Aim of the exercise → Any image in the records is to be dropped, and everything else duplicated precisely.

Data provided →
┏━━
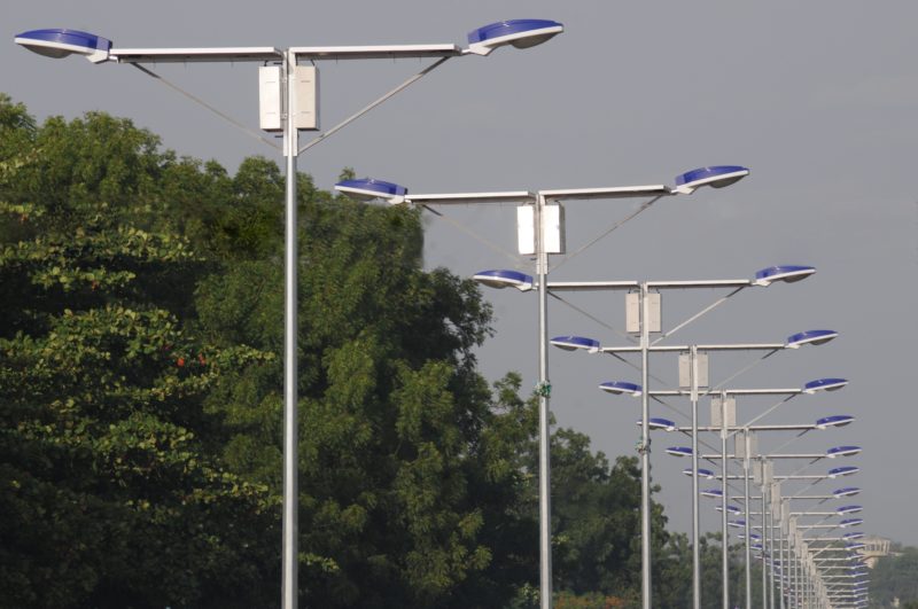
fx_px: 8021
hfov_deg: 6.6
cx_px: 459
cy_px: 304
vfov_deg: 4.4
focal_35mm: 315
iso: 200
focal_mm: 210
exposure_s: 1/400
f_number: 10
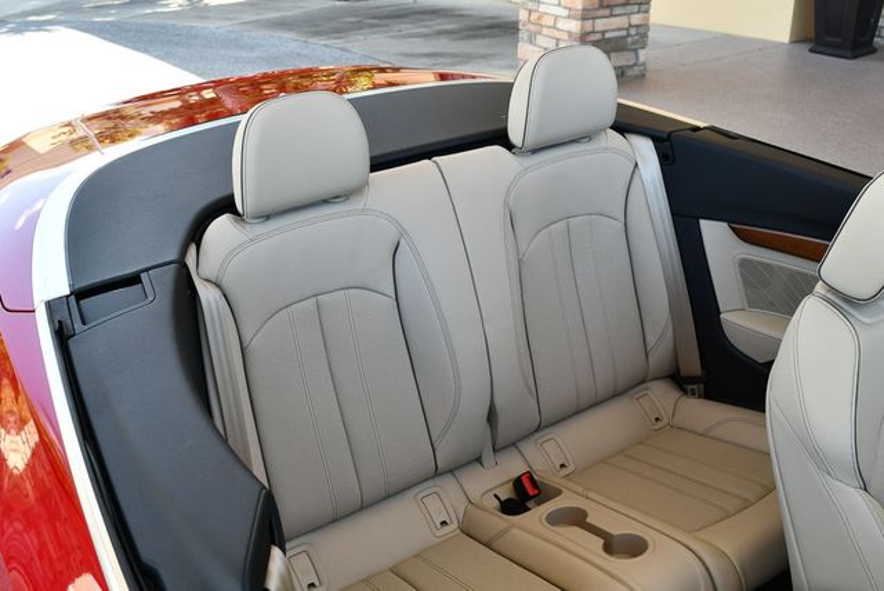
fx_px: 885
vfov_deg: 36.9
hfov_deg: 53.1
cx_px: 442
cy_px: 296
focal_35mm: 36
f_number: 5.6
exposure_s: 1/250
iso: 400
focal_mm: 18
┗━━
Answer to this exercise →
fx_px: 8021
hfov_deg: 6.6
cx_px: 459
cy_px: 304
vfov_deg: 4.4
focal_35mm: 315
iso: 200
focal_mm: 210
exposure_s: 1/400
f_number: 10
fx_px: 885
vfov_deg: 36.9
hfov_deg: 53.1
cx_px: 442
cy_px: 296
focal_35mm: 36
f_number: 5.6
exposure_s: 1/250
iso: 400
focal_mm: 18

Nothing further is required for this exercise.